Passenger train in Taiwan

The EMU700 is a series of electric multiple unit train used by the Taiwan Railway Corporation. The then Taiwan Railways Administration (TRA) purchased 160 cars of the series. It was constructed by Nippon Sharyo and Taiwan Rolling Stock Company and began operations on 20 November 2007.

The EMU700 adopts current rules of Taiwan Railway Administration known as RAMS:
Reliability; Availability; Maintainability; System Safety. This train series operates as "Local Train" and "Local Express", using the pricing of NT$1.46 per km and person fare system identical to the Fuhsing Semi Express. Sometimes during the holidays it operates as "non-reserved " through train.

The EMU700 is nicknamed the "Suneo train" (阿福號) due to the resemblance of its front cab design with that of the character Suneo Honekawa from the Japanese manga and anime series Doraemon. A lunchbox counter designed in the style of the EMU700 front cab also exists at Platform 2 of Shulin Station in New Taipei City, Taiwan since July 2009.

==Design==
The EMU700 has distinctive hinged nose cone unlike its predecessors in the EMU line with smooth fronts.
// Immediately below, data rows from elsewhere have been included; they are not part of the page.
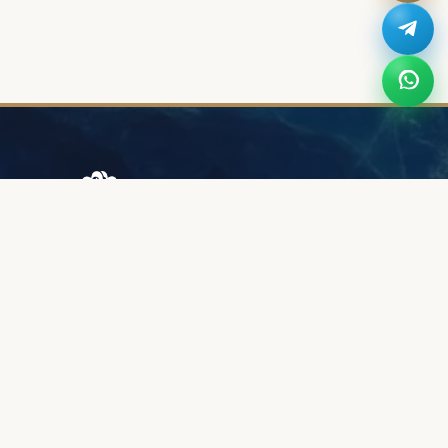
Browary Warszawskie
Grzybowska 43A
00-844 Варшава
+48 887 787 788
ИНФОРМАЦИЯ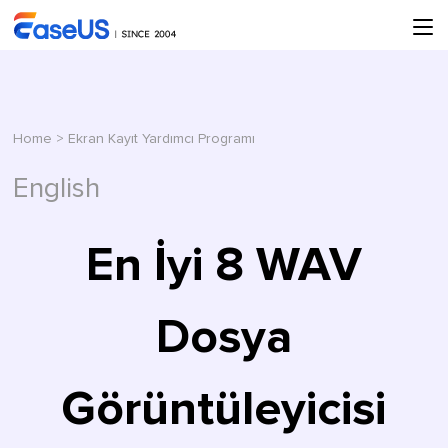
Home
>
Ekran Kayıt Yardımcı Programı
English
En İyi 8 WAV
Dosya
Görüntüleyicisi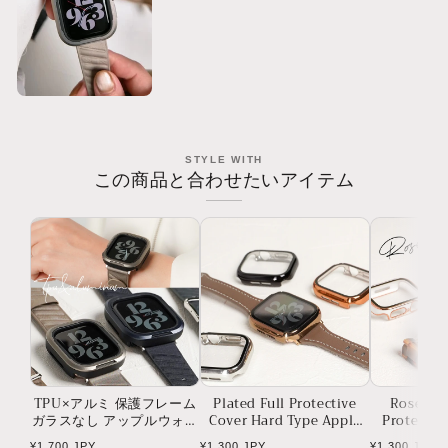
プ
プ
ア
ア
ッ
ッ
プ
プ
ル
ル
ウ
ウ
STYLE WITH
ォ
ォ
この商品と合わせたいアイテム
ッ
ッ
チ
チ
バ
バ
ン
ン
ド
ド
Apple
Apple
Watch
Watch
ベ
ベ
ル
ル
ト
ト
TPU×アルミ 保護フレーム
Plated Full Protective
Rose Gol
ガラスなし アップルウォッ
Cover Hard Type Apple
Protectiv
チ ケース Apple Watch
Watch Case Apple Watch
Type Appl
Regular
Regular
Regular
¥1,700 JPY
¥1,300 JPY
¥1,300 JPY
On May 12, 2016, the livery of sets 701 and 702 was changed to the vermillion red with white stripe Keikyu livery similar to those found on the Keikyu 800 series trains.

==Features==
Its interior features informational LEDs, similar to the cars of the Taipei Metro. It has an onboard broadcasting system that is able to play a note sound upon arrival to a station and when the doors open and close. It also contains a lighting system, an emergency call device, and a cabin that are improved from its predecessors. The maximum speed of the EMU700 is 110 km/h.

==Derivative==
The new EMU800 train sets were developed from the EMU700 to replace the ageing EMU400 trains and supplement the existing fleet of TRA's local class trains.